> _To do_:
Please output every record below exactly as written, leaving out any pictures.

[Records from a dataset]
....

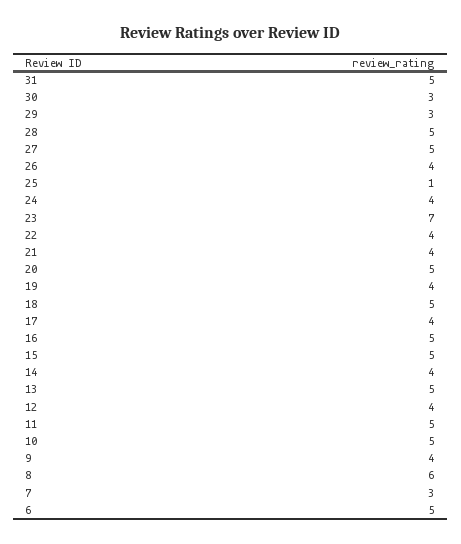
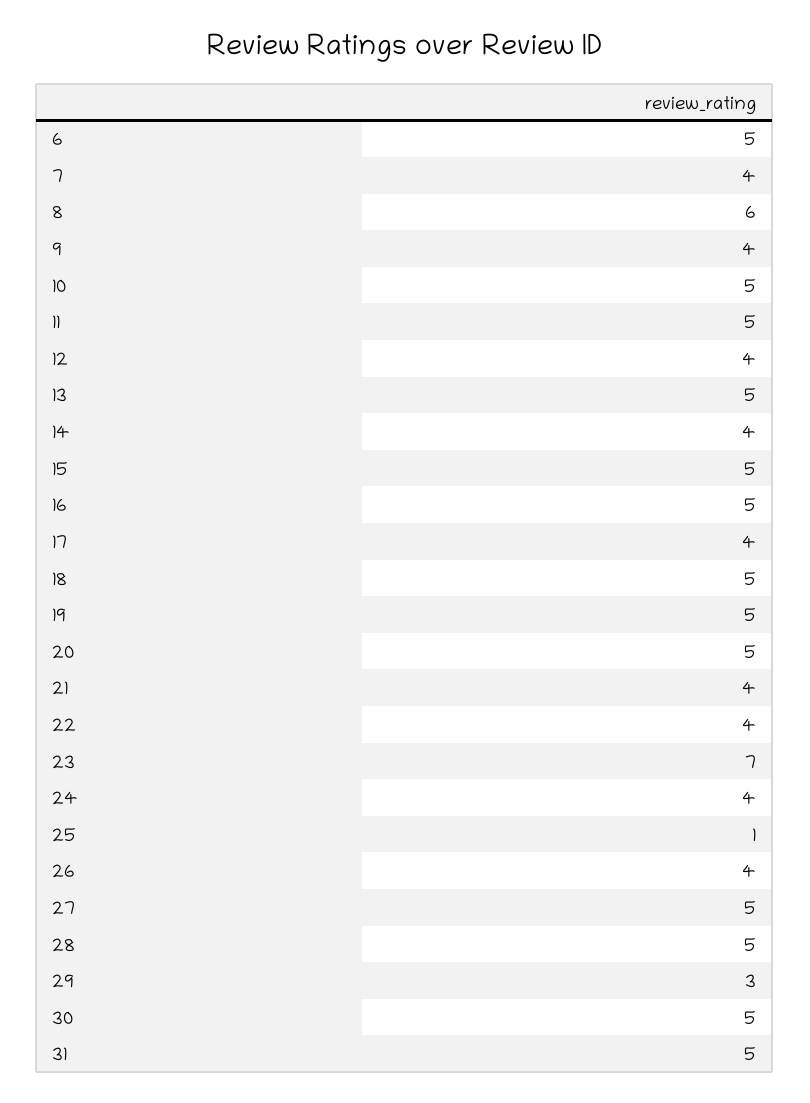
  {
    "31": 5,
-   "30": 3,
+   "30": 5,
    "29": 3,
    "28": 5,
    "27": 5,
    "26": 4,
    "25": 1,
    "24": 4,
    "23": 7,
    "22": 4,
    "21": 4,
    "20": 5,
-   "19": 4,
+   "19": 5,
    "18": 5,
    "17": 4,
    "16": 5,
    "15": 5,
    "14": 4,
    "13": 5,
    "12": 4,
    "11": 5,
    "10": 5,
    "9": 4,
    "8": 6,
-   "7": 3,
+   "7": 4,
    "6": 5
  }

....

> _Answer to this problem_:
  {
    "31": 5,
-   "30": 3,
+   "30": 5,
    "29": 3,
    "28": 5,
    "27": 5,
    "26": 4,
    "25": 1,
    "24": 4,
    "23": 7,
    "22": 4,
    "21": 4,
    "20": 5,
-   "19": 4,
+   "19": 5,
    "18": 5,
    "17": 4,
    "16": 5,
    "15": 5,
    "14": 4,
    "13": 5,
    "12": 4,
    "11": 5,
    "10": 5,
    "9": 4,
    "8": 6,
-   "7": 3,
+   "7": 4,
    "6": 5
  }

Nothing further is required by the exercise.